== Segment start ==

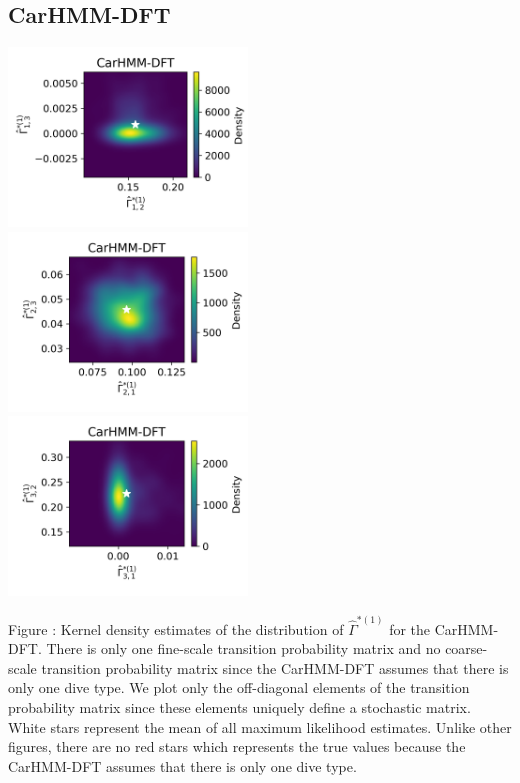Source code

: \documentclass{article}
\begin{document}
        \subsection{CarHMM-DFT}
        \begin{center}
        \includegraphics[width=2.5in]{../Plots/hmm_FV_Gamma_density_0_row_0.png} \\
        \includegraphics[width=2.5in]{../Plots/hmm_FV_Gamma_density_0_row_1.png} \\
        \includegraphics[width=2.5in]{../Plots/hmm_FV_Gamma_density_0_row_2.png} \\
        \end{center}
        
        \noindent Figure : Kernel density estimates of the distribution of $\hat \Gamma^{*(1)}$ for the CarHMM-DFT. There is only one fine-scale transition probability matrix and no coarse-scale transition probability matrix since the CarHMM-DFT assumes that there is only one dive type. We plot only the off-diagonal elements of the transition probability matrix since these elements uniquely define a stochastic matrix. White stars represent the mean of all maximum likelihood estimates. Unlike other figures, there are no red stars which represents the true values because the CarHMM-DFT assumes that there is only one dive type.
        \addtocounter{fignum}{1}
\end{document}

== Segment end ==

Required action:
Copy every record exactly, leaving the pictures out.

Expected answer:
Source code

: \documentclass{article}
\begin{document}
        \subsection{CarHMM-DFT}
        \begin{center}
        \includegraphics[width=2.5in]{../Plots/hmm_FV_Gamma_density_0_row_0.png} \\
        \includegraphics[width=2.5in]{../Plots/hmm_FV_Gamma_density_0_row_1.png} \\
        \includegraphics[width=2.5in]{../Plots/hmm_FV_Gamma_density_0_row_2.png} \\
        \end{center}
        
        \noindent Figure : Kernel density estimates of the distribution of $\hat \Gamma^{*(1)}$ for the CarHMM-DFT. There is only one fine-scale transition probability matrix and no coarse-scale transition probability matrix since the CarHMM-DFT assumes that there is only one dive type. We plot only the off-diagonal elements of the transition probability matrix since these elements uniquely define a stochastic matrix. White stars represent the mean of all maximum likelihood estimates. Unlike other figures, there are no red stars which represents the true values because the CarHMM-DFT assumes that there is only one dive type.
        \addtocounter{fignum}{1}
\end{document}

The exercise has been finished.